Quantitative analysis of SNR in bilinear time frequency domain

Abstract

Signal-to-noise ratio (SNR) is an essential concept or quantity on the result of a process or on the output of a filter, which helps us in designing, analyzing or evaluating a system. In this paper, we study SNR for bilinear time–frequency transform (TFT). Firstly, according to the definition of SNR in time domain, we define a proper form for SNR in time–frequency (T–F) plane for bilinear TFT; then, we extract SNR relation in terms of TFT kernel, signals power and noise power in time domain. The extracted relation of SNR for bilinear TFT that can be represented in terms of Wigner–Ville distribution (WVD) shows its dependence on the kernel used in the TFT. Finally, to illustrate the applicability of the proposed SNR, the relations of SNR for several distributions are extracted in the T–F domain, and the variation of SNR versus the noise variance is shown by curves. The results show that the WVD has higher SNR than the Rihaczek, Page, spectrogram and Levin respectively.

Appendix

For a bilinear TFD of a signal as \( \rho_{s} \left( {t,f} \right) \), we can write as

$$ \begin{aligned} & \mathop \int \limits_{ - \infty }^{\infty } \langle\rho_{s} \left( {t,f} \right)\rangle {\text{d}}f \\ & = \mathop \int \limits_{ - \infty }^{\infty } \langle W_{s} \left( {t,f} \right)**_{{\left( {t,f} \right)}} \gamma \left( {t,f} \right)\rangle {\text{d}}f \\ & = \mathop {\lim }\limits_{T \to \infty } \frac{1}{T}\mathop \int \limits_{{ - \frac{T}{2}}}^{{\frac{T}{2}}} \mathop \int \limits_{ - \infty }^{\infty } \mathop {\iint }\limits_{ - \infty }^{\infty } W_{s} \left( {t - \tau ,f - \tau^{\prime}} \right)\gamma \left( {\tau ,\tau^{\prime}} \right){\text{d}}\tau {\text{d}}\tau^{{\prime }} {\text{d}}t{\text{d}}f \\ & = \mathop {\iint }\limits_{ - \infty }^{\infty } \gamma \left( {\tau ,\tau^{\prime}} \right)\mathop \int \limits_{ - \infty }^{\infty } \mathop {\lim}\limits_{T \to \infty } \frac{1}{T}\mathop \int \limits_{{ - \frac{T}{2} - \tau }}^{{\frac{T}{2} - \tau }} W_{s} \left( {t,f} \right){\text{d}}t{\text{d}}f{\text{d}}\tau {\text{d}}\tau^{{\prime }} \\ & = \mathop {\iint }\limits_{ - \infty }^{\infty } \gamma \left( {\tau ,\tau^{\prime}} \right)\mathop \int \limits_{ - \infty }^{\infty } W_{s} \left( {t,f} \right){\text{d}}f{\text{d}}\tau {\text{d}}\tau^{{\prime }} \\ & = \mathop \int \limits_{ - \infty }^{\infty } W_{s} \left( {t,f} \right) df \times \mathop {\iint }\limits_{ - \infty }^{\infty } \gamma \left( {\tau ,\tau^{\prime}} \right){\text{d}}\tau {\text{d}}\tau^{{\prime }} . \\ \end{aligned} $$

As \( \mathop \int \limits_{ - \infty }^{\infty } W_{s} \left( {t,f} \right) df = \left| {s\left( t \right)} \right|^{2} \)

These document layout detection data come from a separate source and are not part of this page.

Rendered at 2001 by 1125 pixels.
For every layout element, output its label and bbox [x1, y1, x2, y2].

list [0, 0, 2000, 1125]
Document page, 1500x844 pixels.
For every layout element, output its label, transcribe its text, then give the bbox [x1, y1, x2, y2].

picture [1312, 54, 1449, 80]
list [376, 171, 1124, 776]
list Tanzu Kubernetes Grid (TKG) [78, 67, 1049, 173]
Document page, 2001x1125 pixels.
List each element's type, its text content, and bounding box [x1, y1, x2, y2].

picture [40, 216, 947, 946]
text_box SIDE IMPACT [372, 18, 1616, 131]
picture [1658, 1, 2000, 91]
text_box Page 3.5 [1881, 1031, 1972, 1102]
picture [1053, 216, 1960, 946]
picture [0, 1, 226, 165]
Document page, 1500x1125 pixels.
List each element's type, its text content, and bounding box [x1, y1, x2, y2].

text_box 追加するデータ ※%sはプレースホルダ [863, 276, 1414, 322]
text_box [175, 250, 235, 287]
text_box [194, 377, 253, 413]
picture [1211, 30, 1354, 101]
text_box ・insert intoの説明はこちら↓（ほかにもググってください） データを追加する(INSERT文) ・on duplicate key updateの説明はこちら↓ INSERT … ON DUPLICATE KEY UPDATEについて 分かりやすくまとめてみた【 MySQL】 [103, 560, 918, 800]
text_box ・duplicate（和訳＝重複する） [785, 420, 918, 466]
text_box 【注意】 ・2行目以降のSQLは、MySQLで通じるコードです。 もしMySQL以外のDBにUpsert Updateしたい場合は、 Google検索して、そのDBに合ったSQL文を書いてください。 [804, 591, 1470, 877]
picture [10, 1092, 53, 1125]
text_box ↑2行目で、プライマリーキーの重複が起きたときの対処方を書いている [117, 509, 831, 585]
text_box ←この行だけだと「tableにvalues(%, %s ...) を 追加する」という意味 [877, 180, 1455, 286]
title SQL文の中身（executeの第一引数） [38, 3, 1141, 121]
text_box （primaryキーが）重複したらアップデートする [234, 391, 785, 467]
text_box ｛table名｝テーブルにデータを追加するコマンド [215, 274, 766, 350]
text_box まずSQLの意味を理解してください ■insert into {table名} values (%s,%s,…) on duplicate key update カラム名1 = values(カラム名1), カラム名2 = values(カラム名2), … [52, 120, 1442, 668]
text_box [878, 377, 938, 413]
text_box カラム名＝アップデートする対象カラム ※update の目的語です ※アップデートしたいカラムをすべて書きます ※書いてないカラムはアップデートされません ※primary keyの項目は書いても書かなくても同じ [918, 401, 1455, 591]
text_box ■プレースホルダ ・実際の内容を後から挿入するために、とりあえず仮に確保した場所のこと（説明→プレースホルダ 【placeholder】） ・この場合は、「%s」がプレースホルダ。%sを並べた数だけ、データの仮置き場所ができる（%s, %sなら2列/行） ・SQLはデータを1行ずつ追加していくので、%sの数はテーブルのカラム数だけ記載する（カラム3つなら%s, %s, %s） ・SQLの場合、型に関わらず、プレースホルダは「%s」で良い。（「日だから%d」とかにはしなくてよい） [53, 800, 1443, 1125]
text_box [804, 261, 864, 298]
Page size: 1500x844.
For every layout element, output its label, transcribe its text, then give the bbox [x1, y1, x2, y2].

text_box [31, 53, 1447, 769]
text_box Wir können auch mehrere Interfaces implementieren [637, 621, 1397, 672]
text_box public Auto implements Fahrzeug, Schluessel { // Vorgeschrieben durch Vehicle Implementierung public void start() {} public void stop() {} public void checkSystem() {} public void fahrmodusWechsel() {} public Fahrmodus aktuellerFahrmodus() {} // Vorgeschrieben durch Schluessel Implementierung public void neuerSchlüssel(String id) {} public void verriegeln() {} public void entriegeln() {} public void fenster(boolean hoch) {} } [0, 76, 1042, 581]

and with changing the variables, we have

$$ \mathop \int \limits_{ - \infty }^{\infty } \langle\rho_{s} \left( {t,f} \right)\rangle df = \langle\left| {s\left( t \right)} \right|^{2}\rangle \mathop {\iint }\limits_{ - \infty }^{\infty } \gamma \left( {t,f} \right){\text{d}}t{\text{d}}f $$